Vaccine concerns are an ever-evolving target, and can shift quickly as seen during the COVID-19 pandemic. Identifying longitudinal trends in vaccine concerns and misinformation might inform the healthcare space by helping public health efforts strategically allocate resources or information campaigns. We explore the task of detecting vaccine concerns in online discourse using large language models (LLMs) in a zero-shot setting without the need for expensive training datasets. Since real-time monitoring of online sources requires large-scale inference, we explore cost-accuracy trade-offs of different prompting strategies and offer concrete takeaways that may inform choices in system designs for current applications. An analysis of different prompting strategies reveals that classifying the concerns over multiple passes through the LLM, each consisting a boolean question whether the text mentions a vaccine concern or not, works the best. Our results indicate that GPT-4 can strongly outperform crowdworker accuracy when compared to ground truth annotations provided by experts on the recently introduced VaxConcerns dataset, achieving an overall F1 score of 78.7%.
Paper Structure (15 sections, 4 figures, 4 tables)
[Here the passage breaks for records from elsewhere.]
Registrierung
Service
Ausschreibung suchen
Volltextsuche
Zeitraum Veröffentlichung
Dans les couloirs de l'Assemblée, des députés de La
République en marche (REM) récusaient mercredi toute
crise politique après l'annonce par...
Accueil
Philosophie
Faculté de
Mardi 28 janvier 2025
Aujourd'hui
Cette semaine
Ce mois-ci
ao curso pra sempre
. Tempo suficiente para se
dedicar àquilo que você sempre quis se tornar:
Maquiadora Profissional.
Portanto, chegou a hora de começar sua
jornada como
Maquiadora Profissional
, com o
This paper contains 15 sections, 4 figures, 4 tables.

Figures (4)

  • Figure 1: Prompting Strategies Workflows We experimented with 7 combinations of prompting and logic-passing style. Each prompting strategy is outlined above. Boxes represent stand-alone API calls to the language model, such as a single OpenAI request. The content of the box describes what final labels are requested in the respective prompt. Arrows show any logic that is carried out across these API requests, which only occurs if using a hierarchical-pass strategy.
  • Figure 2: Mean failure rates in single-pass classification for various models, under both zero-shot and with format demonstrations. Format demonstrations vastly reduce the failure rates in all models. GPT-4* models have a near-zero failure rate due to their strength in controlability for respecting instructed output formats. Failures occur due to formatting errors or missing labels, described further in Appendix A.
  • Figure 3: Inference costs for each prompting strategy with format demonstration. Despite using the same model, costs can vary massively (multi-pass binary is 9.4x more expensive than hrchl-pass multi). Costs of single-pass strategies are higher due to needing format demonstrations to reduce the failure rate to a reasonable level, with GPT-3.5-Turbo for example (\ref{['fig:failure_rates']}). Overall, performing hierarchical passes in small groups of labels is the cheapest prompting strategy by far, while binary labeling (seeing only one label at a time) is the most expensive. Cost is given for the whole dataset of 200 examples.
  • Figure 4: Total cost versus performance by model and prompting strategy. Throughout our experiments, we show a positive relationship between cost of prediction and performance. However, this relationship is largely driven by model cost differences. Yet, the relationship between the cost of prompting strategies and their performance is positive. This could potentially hint that models perform better when focusing on fewer labels per generation.